**Data provided**
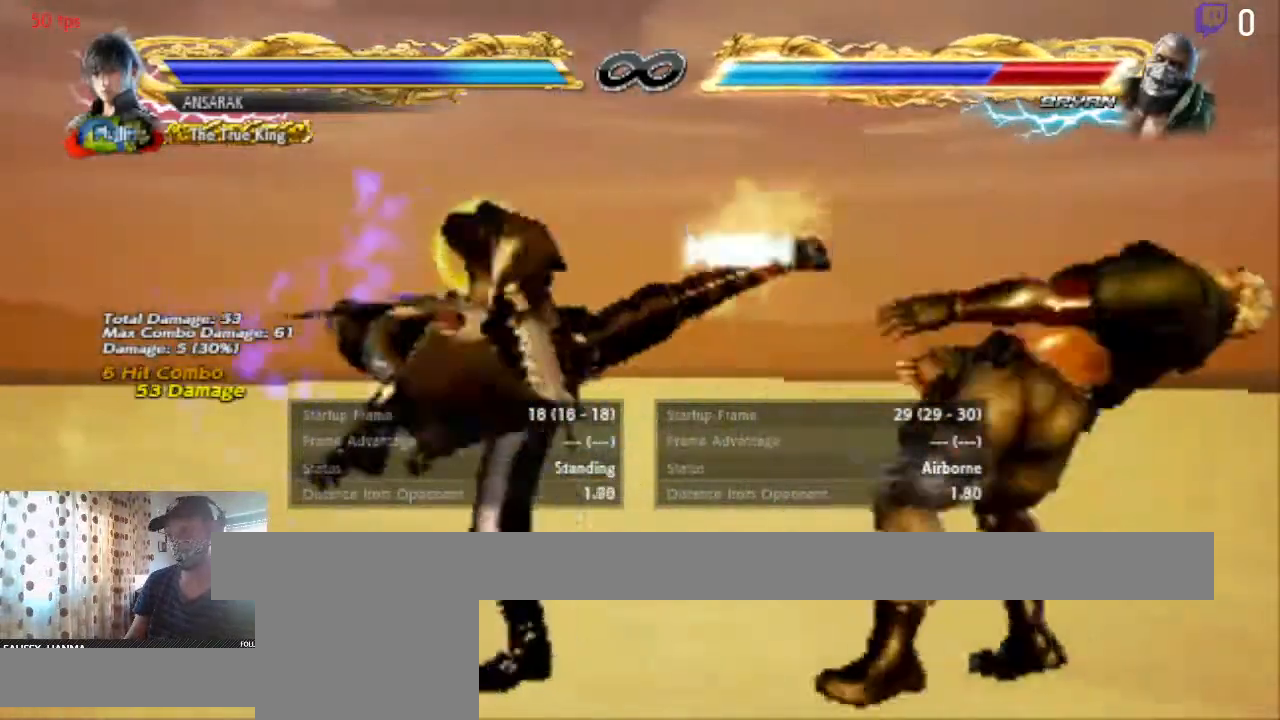
{"buttons": ["DPAD_LEFT"], "left_stick": "center", "right_stick": "center", "events": []}
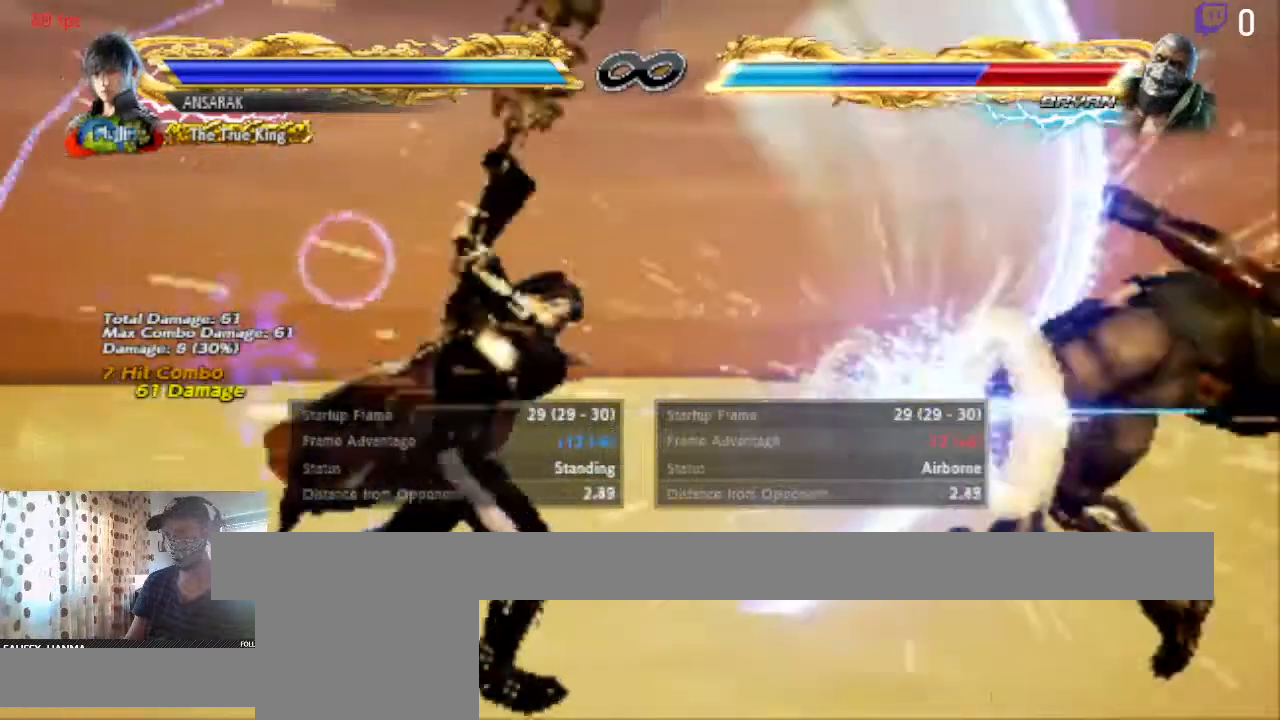
{"buttons": [], "left_stick": "center", "right_stick": "center", "events": [[200, "DPAD_LEFT", "up"]]}
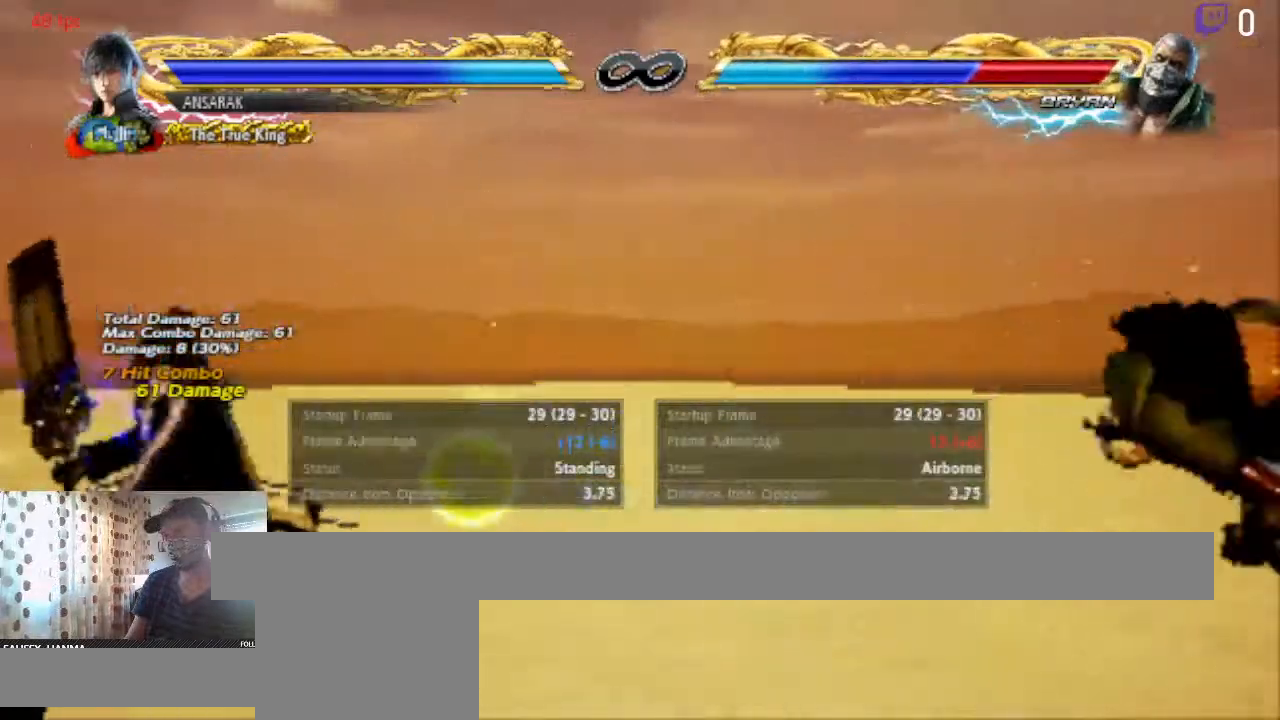
{"buttons": [], "left_stick": "center", "right_stick": "center", "events": [[300, "DPAD_RIGHT", "down"], [333, "DPAD_RIGHT", "up"]]}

**Work request**
Would you copy out the data exactly, leaving every picture out?

**Output of the exercise**
{"buttons": ["DPAD_LEFT"], "left_stick": "center", "right_stick": "center", "events": []}
{"buttons": [], "left_stick": "center", "right_stick": "center", "events": [[200, "DPAD_LEFT", "up"]]}
{"buttons": [], "left_stick": "center", "right_stick": "center", "events": [[300, "DPAD_RIGHT", "down"], [333, "DPAD_RIGHT", "up"]]}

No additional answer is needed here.